Implementation Methods for Each Operation
Each operation in chip/cluster reduce maps to specific hardware primitives. Understanding these mappings helps predict performance and resource usage patterns.
Asymmetric Slice
Chip/cluster asymmetric slice operations extract a subset of data from specific positions in the chip or cluster dimension. The ParallelCopy operation implements this by running in the sub-context using the stos (Store to SRAM) command. This approach enables selective data extraction without full tensor movement, copying only the elements at positions specified by the slice indices. The sub-context execution ensures that slice operations can overlap with main-context computation, maintaining pipeline efficiency.
Shuffle
Chip/cluster shuffle redistributes data across chips using DMA operations through HBM. The DmaCommand handles intra-chip shuffles by moving data between HBM regions associated with different chips, while PCIeDmaCommand extends this capability to inter-chip communication when needed.
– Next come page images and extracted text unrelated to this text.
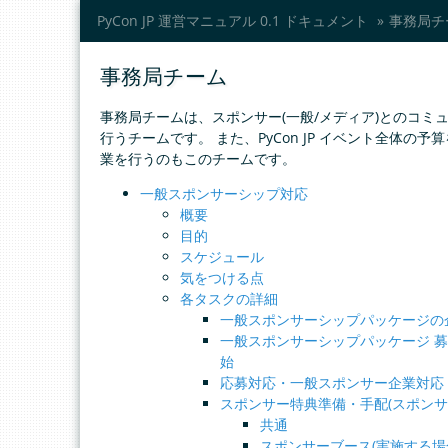
PyCon JP 運営マニュアル 0.1 ドキュメント
»
事務局チ
事務局チーム
事務局チームは、スポンサー(一般/メディア)とのコミ
行うチームです。 また、PyCon JP イベント全体の
業を行うのもこのチームです。
一般スポンサーシップ対応
概要
目的
スケジュール
気をつける点
各タスクの詳細
一般スポンサーシップパッケージの
一般スポンサーシップパッケージ 
始
応募対応・一般スポンサー企業対応
スポンサー特典準備・手配(スポンサ
共通
スポンサーブース(実施する場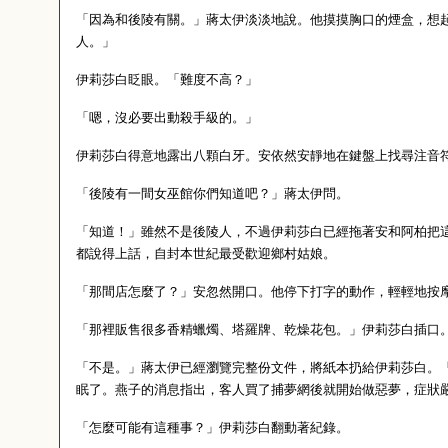
「因為和後陵有關。」蔣太伊淡淡地說。他摸摸胸口的煙盒，想
人。」
伊莉莎白眨眼。「難度不高？」
「嗯，沒必要出動殺手級的。」
伊莉莎白得意地露出八顆白牙。安依然安靜地在鍵盤上找尋注音
「後陵有一間女巫館你們知道吧？」蔣太伊問。
「知道！」雖然不是後陵人，不過伊莉莎白已經拖著安和阿柏把
都說得上話，自封本世紀最受歡迎鄉村姑娘。
「那間店怎麼了？」安忽然開口。他停下打字的動作，輕輕地按
「那裡販售很多香精蠟燭、塔羅牌、乾燥花包。」伊莉莎白插口
「不是。」蔣太伊已經瀏覽完整份文件，將紙本扔給伊莉莎白。
眠了。燕子的消息指出，客人買了捕夢網後就開始做惡夢，症狀
「怎麼可能有這種事？」伊莉莎白翻動著紀錄。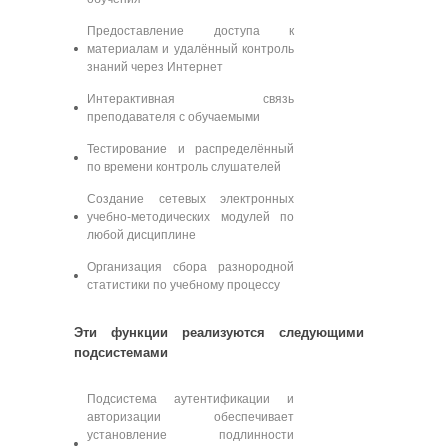
Предоставление доступа к
материалам и удалённый контроль
знаний через Интернет
Интерактивная связь
преподавателя с обучаемыми
Тестирование и распределённый
по времени контроль слушателей
Создание сетевых электронных
учебно-методических модулей по
любой дисциплине
Организация сбора разнородной
статистики по учебному процессу
Эти функции реализуются следующими
подсистемами
Подсистема аутентификации и
авторизации обеспечивает
установление подлинности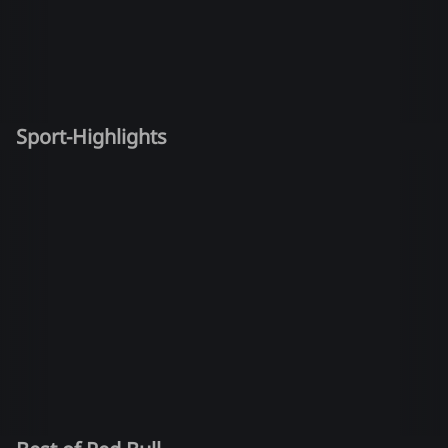
Sport-Highlights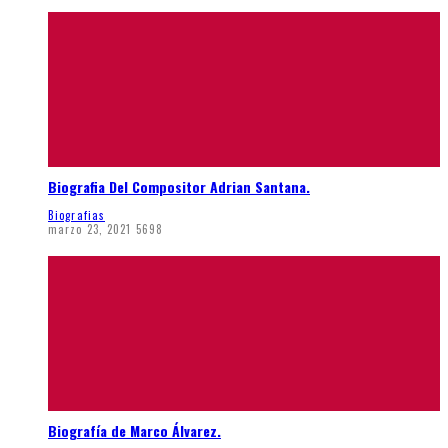
Biografia Del Compositor Adrian Santana.
Biografias
marzo 23, 2021
5698
Biografía de Marco Álvarez.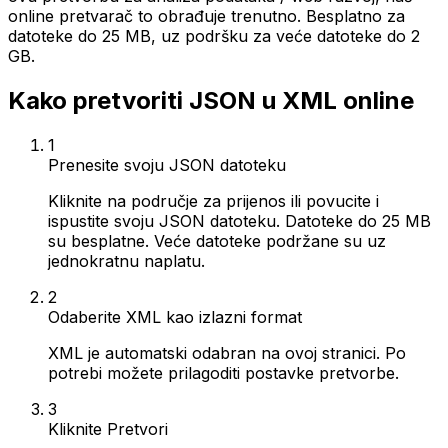
online pretvarač to obrađuje trenutno. Besplatno za
datoteke do 25 MB, uz podršku za veće datoteke do 2
GB.
Kako pretvoriti JSON u XML online
1
Prenesite svoju JSON datoteku
Kliknite na područje za prijenos ili povucite i
ispustite svoju JSON datoteku. Datoteke do 25 MB
su besplatne. Veće datoteke podržane su uz
jednokratnu naplatu.
2
Odaberite XML kao izlazni format
XML je automatski odabran na ovoj stranici. Po
potrebi možete prilagoditi postavke pretvorbe.
3
Kliknite Pretvori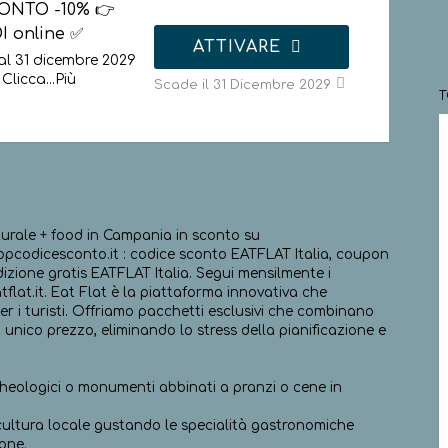
ONTO -10% 👉
I online ✅
ATTIVARE
al 31 dicembre 2029
 Clicca
...
Più
Scade il 31 Dicembre 2029
turale + food in Campania in sconto su
 topcodicesconto.it : codice sconto EATFLAT Italia, coupon
dizione gratis EATFLAT Italia. Segui mensilmente i
tflat.it. Eat Flat è la piattaforma innovativa che
er i turisti. Offriamo pacchetti esclusivi che combinano
 unico prezzo, eliminando lo stress della pianificazione e
archeologici o monumenti abbinati a pranzi o cene in
 cultura locale gustando le specialità gastronomiche
ione.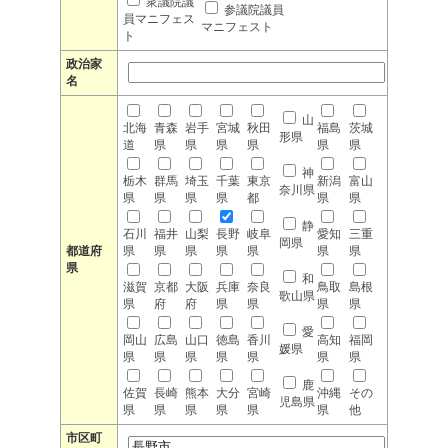
衆議院議
参議院議員
員マニフェス
マニフェスト
ト
政治家
名
山
北海
青森
岩手
宮城
秋田
福島
茨城
形県
道
県
県
県
県
県
県
神
栃木
群馬
埼玉
千葉
東京
新潟
富山
奈川県
県
県
県
県
都
県
県
静
石川
福井
山梨
長野
岐阜
愛知
三重
岡県
都道府
県
県
県
県
県
県
県
県
和
滋賀
京都
大阪
兵庫
奈良
鳥取
島根
歌山県
県
府
府
県
県
県
県
愛
岡山
広島
山口
徳島
香川
高知
福岡
媛県
県
県
県
県
県
県
県
鹿
佐賀
長崎
熊本
大分
宮崎
沖縄
その
児島県
県
県
県
県
県
県
他
市区町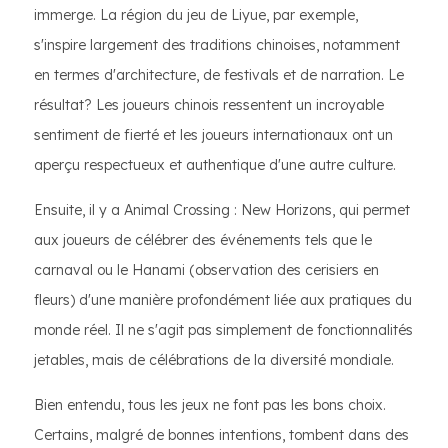
immerge. La région du jeu de Liyue, par exemple,
s'inspire largement des traditions chinoises, notamment
en termes d'architecture, de festivals et de narration. Le
résultat? Les joueurs chinois ressentent un incroyable
sentiment de fierté et les joueurs internationaux ont un
aperçu respectueux et authentique d'une autre culture.
Ensuite, il y a Animal Crossing : New Horizons, qui permet
aux joueurs de célébrer des événements tels que le
carnaval ou le Hanami (observation des cerisiers en
fleurs) d'une manière profondément liée aux pratiques du
monde réel. Il ne s'agit pas simplement de fonctionnalités
jetables, mais de célébrations de la diversité mondiale.
Bien entendu, tous les jeux ne font pas les bons choix.
Certains, malgré de bonnes intentions, tombent dans des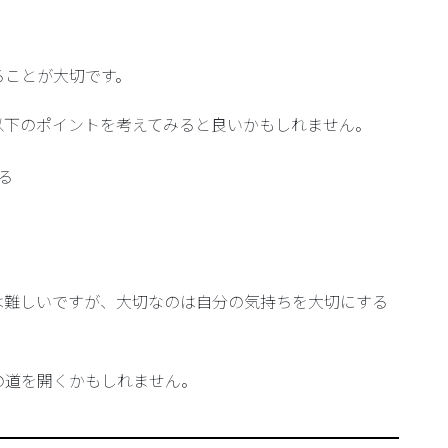
。
ることが大切です。
以下のポイントを考えてみると良いかもしれません。
る
は難しいですが、大切なのは自分の気持ちを大切にする
の道を開くかもしれません。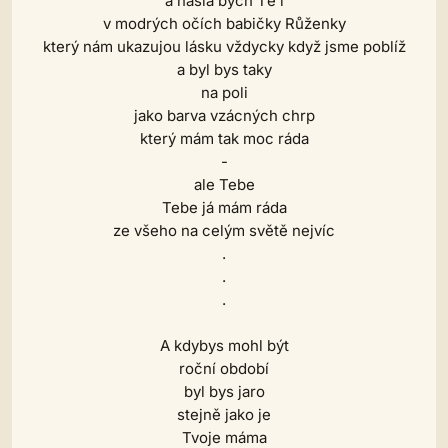
a našla bych Tě i
v modrých očích babičky Růženky
který nám ukazujou lásku vždycky když jsme poblíž
a byl bys taky
na poli
jako barva vzácných chrp
který mám tak moc ráda
-
ale Tebe
Tebe já mám ráda
ze všeho na celým světě nejvíc
.
.
.
A kdybys mohl být
roční období
byl bys jaro
stejně jako je
Tvoje máma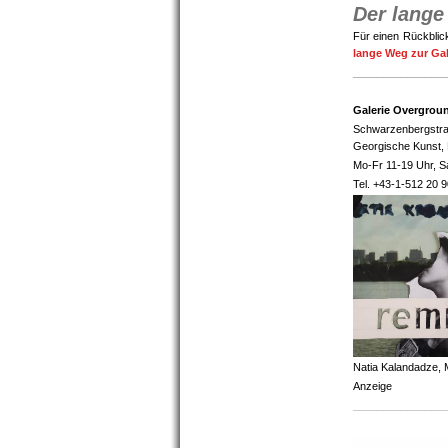
Der lange
Für einen Rückblic
lange Weg zur Gal
_______________
Galerie Overgro
Schwarzenbergstra
Georgische Kunst
Mo-Fr 11-19 Uhr, S
Tel. +43-1-512 20 9
Natia Kalandadze, M
Anzeige
_______________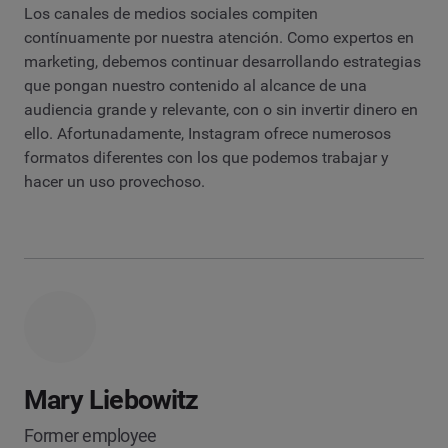
Los canales de medios sociales compiten
contínuamente por nuestra atención. Como expertos en
marketing, debemos continuar desarrollando estrategias
que pongan nuestro contenido al alcance de una
audiencia grande y relevante, con o sin invertir dinero en
ello. Afortunadamente, Instagram ofrece numerosos
formatos diferentes con los que podemos trabajar y
hacer un uso provechoso.
Mary Liebowitz
Former employee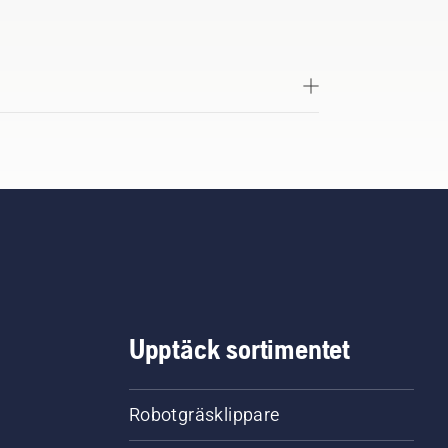
Upptäck sortimentet
Robotgräsklippare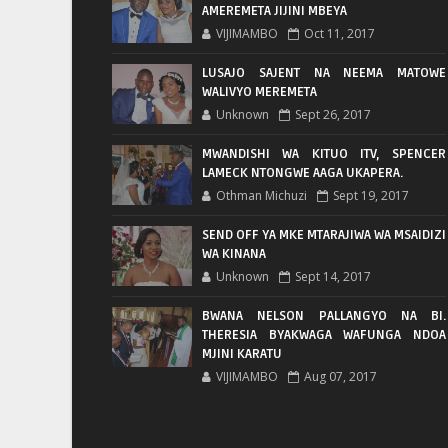
AMEREMETA JIJINI MBEYA
VIJIMAMBO
Oct 11, 2017
LUSAJO SAJENT NA NEEMA MATOWE
WALIVYO MEREMETA
Unknown
Sept 26, 2017
MWANDISHI WA KITUO ITV, SPENCER
LAMECK NTONGWE AAGA UKAPERA.
Othman Michuzi
Sept 19, 2017
SEND OFF YA MKE MTARAJIWA WA MSAIDIZI
WA KINANA
Unknown
Sept 14, 2017
BWANA NELSON PALLANGYO NA BI.
THERESIA BYAKWAGA WAFUNGA NDOA
MJINI KARATU
VIJIMAMBO
Aug 07, 2017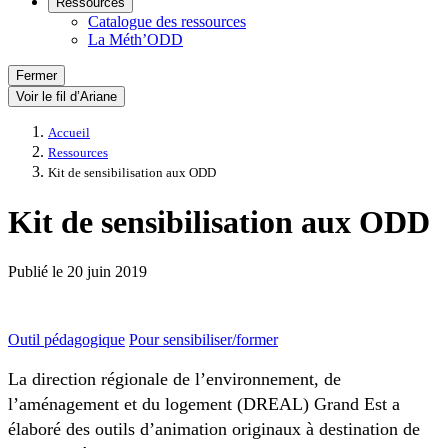
Ressources
Catalogue des ressources
La Méth’ODD
Fermer
Voir le fil d’Ariane
Accueil
Ressources
Kit de sensibilisation aux ODD
Kit de sensibilisation aux ODD
Publié le
20 juin 2019
Outil pédagogique
Pour sensibiliser/former
La direction régionale de l’environnement, de
l’aménagement et du logement (DREAL) Grand Est a
élaboré des outils d’animation originaux à destination de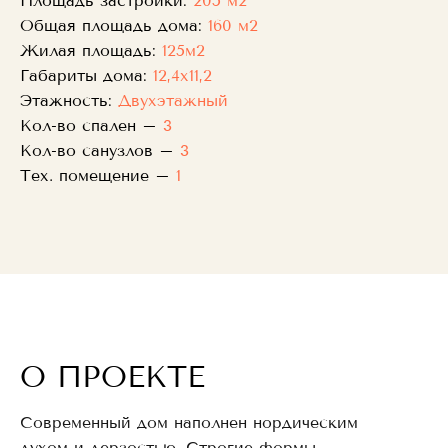
Площадь застройки:
205 м2
Общая площадь дома:
160 м2
Жилая площадь:
125м2
Габариты дома:
12,4х11,2
Этажность:
Двухэтажный
Кол-во спален –
3
Кол-во санузлов –
3
Тех. помещение –
1
О ПРОЕКТЕ
Современный дом наполнен нордическим
духом и дерзостью. Строгие формы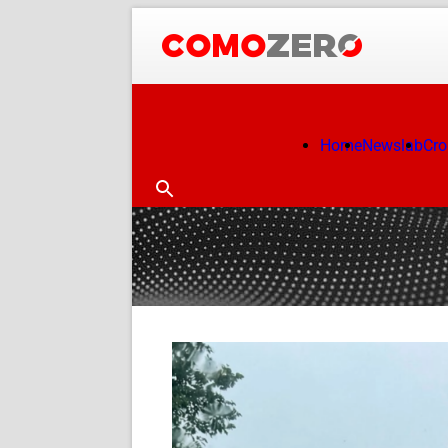
Home
Newslab
Cr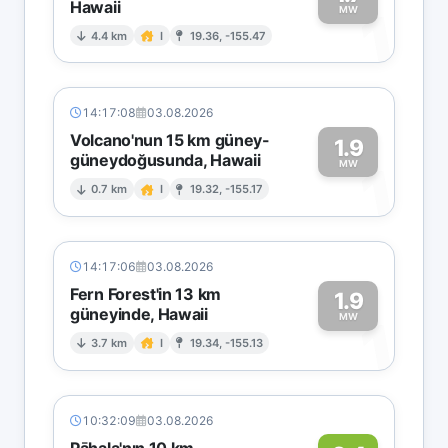
Hawaii
1
MW
4.4 km
I
19.36, -155.47
14:17:08
03.08.2026
Volcano'nun 15 km güney-
1.9
güneydoğusunda, Hawaii
1
MW
0.7 km
I
19.32, -155.17
14:17:06
03.08.2026
Fern Forest'in 13 km
1.9
güneyinde, Hawaii
1
MW
3.7 km
I
19.34, -155.13
10:32:09
03.08.2026
Pāhala'nın 10 km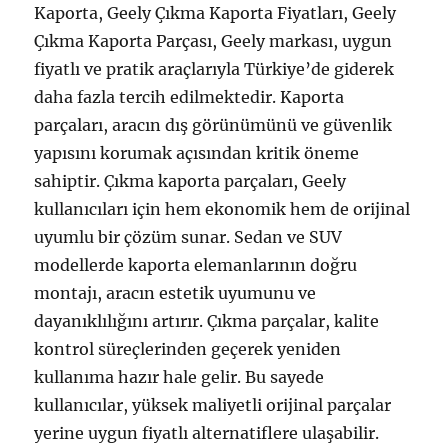
Kaporta, Geely Çıkma Kaporta Fiyatları, Geely
Çıkma Kaporta Parçası, Geely markası, uygun
fiyatlı ve pratik araçlarıyla Türkiye’de giderek
daha fazla tercih edilmektedir. Kaporta
parçaları, aracın dış görünümünü ve güvenlik
yapısını korumak açısından kritik öneme
sahiptir. Çıkma kaporta parçaları, Geely
kullanıcıları için hem ekonomik hem de orijinal
uyumlu bir çözüm sunar. Sedan ve SUV
modellerde kaporta elemanlarının doğru
montajı, aracın estetik uyumunu ve
dayanıklılığını artırır. Çıkma parçalar, kalite
kontrol süreçlerinden geçerek yeniden
kullanıma hazır hale gelir. Bu sayede
kullanıcılar, yüksek maliyetli orijinal parçalar
yerine uygun fiyatlı alternatiflere ulaşabilir.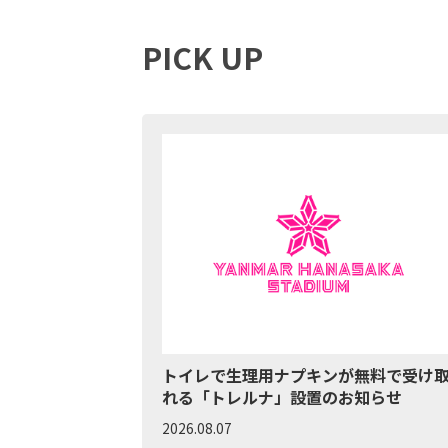
PICK UP
トイレで生理用ナプキンが無料で受け
れる「トレルナ」設置のお知らせ
2026.08.07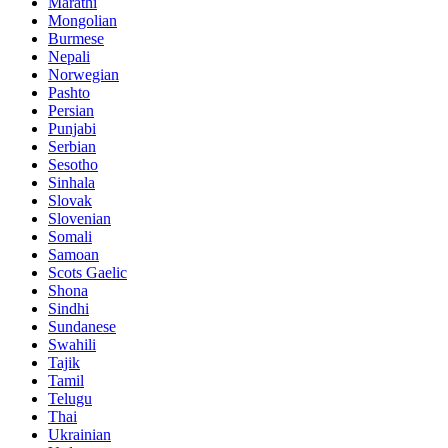
Marathi
Mongolian
Burmese
Nepali
Norwegian
Pashto
Persian
Punjabi
Serbian
Sesotho
Sinhala
Slovak
Slovenian
Somali
Samoan
Scots Gaelic
Shona
Sindhi
Sundanese
Swahili
Tajik
Tamil
Telugu
Thai
Ukrainian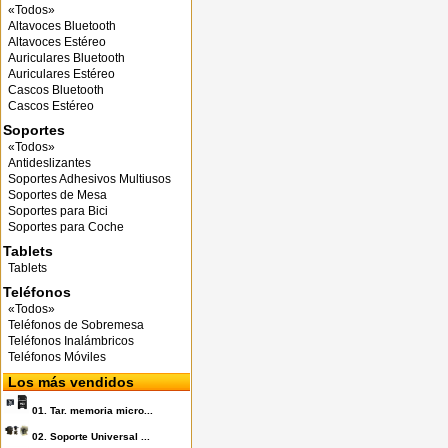
«Todos»
Altavoces Bluetooth
Altavoces Estéreo
Auriculares Bluetooth
Auriculares Estéreo
Cascos Bluetooth
Cascos Estéreo
Soportes
«Todos»
Antideslizantes
Soportes Adhesivos Multiusos
Soportes de Mesa
Soportes para Bici
Soportes para Coche
Tablets
Tablets
Teléfonos
«Todos»
Teléfonos de Sobremesa
Teléfonos Inalámbricos
Teléfonos Móviles
Los más vendidos
01.
Tar. memoria micro...
02.
Soporte Universal ...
The HBM-to-HBM transfer pattern avoids unnecessary round-trips through chip-local memory, directly routing data to its destination. Shuffle operations are the primary cost factor in chip/cluster reduce because they involve cross-chip data movement over the interconnect fabric, typically requiring hundreds to thousands of cycles depending on data volume.
Tensor Addition
Tensor addition combines multiple input tensors element-wise to perform the actual reduction computation. This operation runs in the main context using a two-stage approach: interleaved fetch brings data from multiple tensor instances into the pipeline, and the Vector Engine’s binary add operation performs the element-wise summation. The interleaved fetch pattern enables the Vector Engine to process additions efficiently by presenting operands in alternating time steps, avoiding the need for separate accumulation buffers. This main-context execution provides maximum throughput for the arithmetic-intensive reduction phase after data has been properly arranged through slice and shuffle operations.